The facial nerve may be in normal position in cases of atresia. Often, however, it follows an abnormal course. A determination of this course becomes extremely helpful when the ear surgeon is advising parents about surgical reconstruction of the ear. Additional information regarding the formation of the inner ear, cochlea, and labyrinth (i.e. hearing and balance parts of the inner ear) are also obtained from the CT Scan.
The inner ear develops a little earlier in pregnancy. Thus, there may not be an abnormality of the inner ear structures in most cases of atresia. The development of the middle ear space and mastoid bone is also very important in the assessment of reconstructive potential A good estimate of the size and depth of the middle ear cavity can be obtained with the CT Scan.
Surgical Reconstruction: Assessment
The surgical reconstructive potential of congenital atresia is generally made after the CT Scan has been fully evaluated. The parents are advised on the potential for reconstruction, based on the degree of development of the child's middle ear, inner ear, and mastoid, as well as the position of the facial nerve and the relative absence of or deformity of the bones of hearing. The most important factor is the development of a good middle ear cavity, not necessarily the size or shapes of the bones of hearing themselves.

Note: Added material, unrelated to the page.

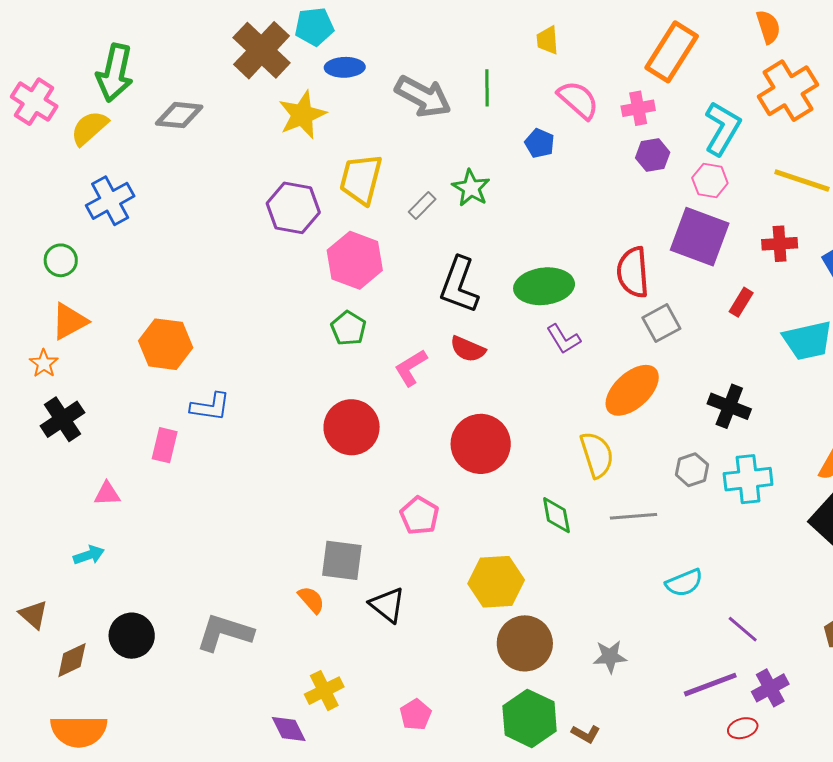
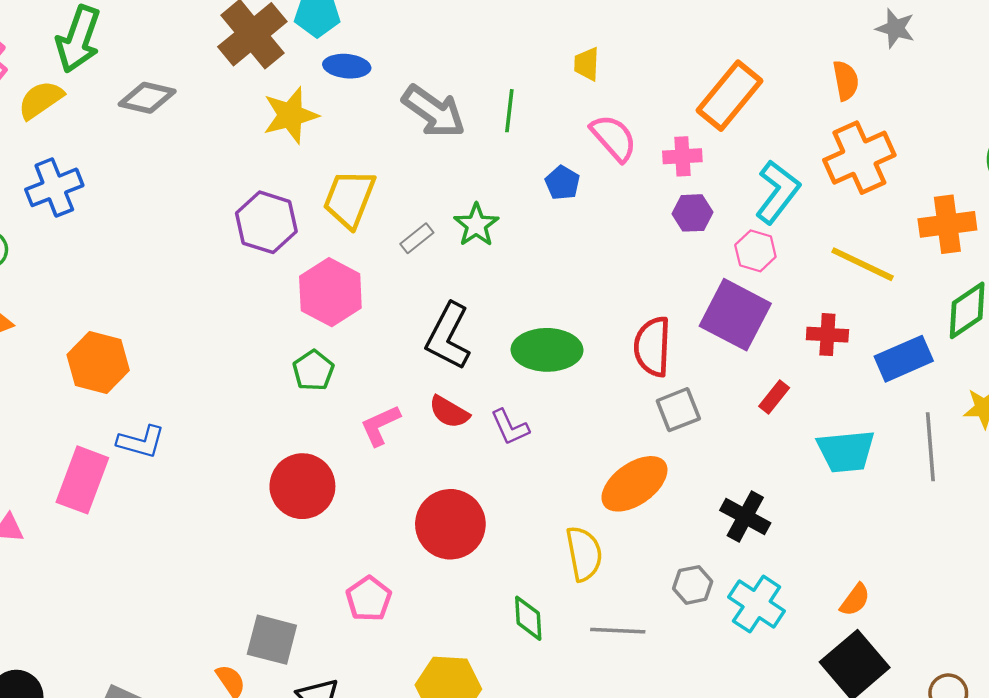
purple L-shape: (564, 339) -> (510, 427), moved
pink rectangle: (165, 445) -> (82, 480), size x1.6
cyan cross: (748, 479) -> (757, 604), turned 33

The ear surgeon will see and evaluate the child on a yearly basis until age four. At four, if there is a microtia, plans should have already been made by the facial plastic surgeon for reconstruction of the microtia. Coordination between the ear surgeon and the facial plastic surgeon is essential. Scarring could occur when the ear surgeon performs the initial stages. It could compromise the graft material introduced by the facial plastic surgeon.
Most surgical teams advise that the initial microtia repair be performed prior to the ear surgeon's correction of the atresia. The placement of the position of external ear canal must also be coordinated. Relative risks of the surgery versus benefits must be discussed at length with the family. This must be done prior to surgical intervention. No cases of atresia surgery are routine. Finding the unexpected is routine in these cases. Thus, the ear surgeon must give the family a realistic assessment of the potential for reconstructive success, as well as hearing in the involved ear or ears.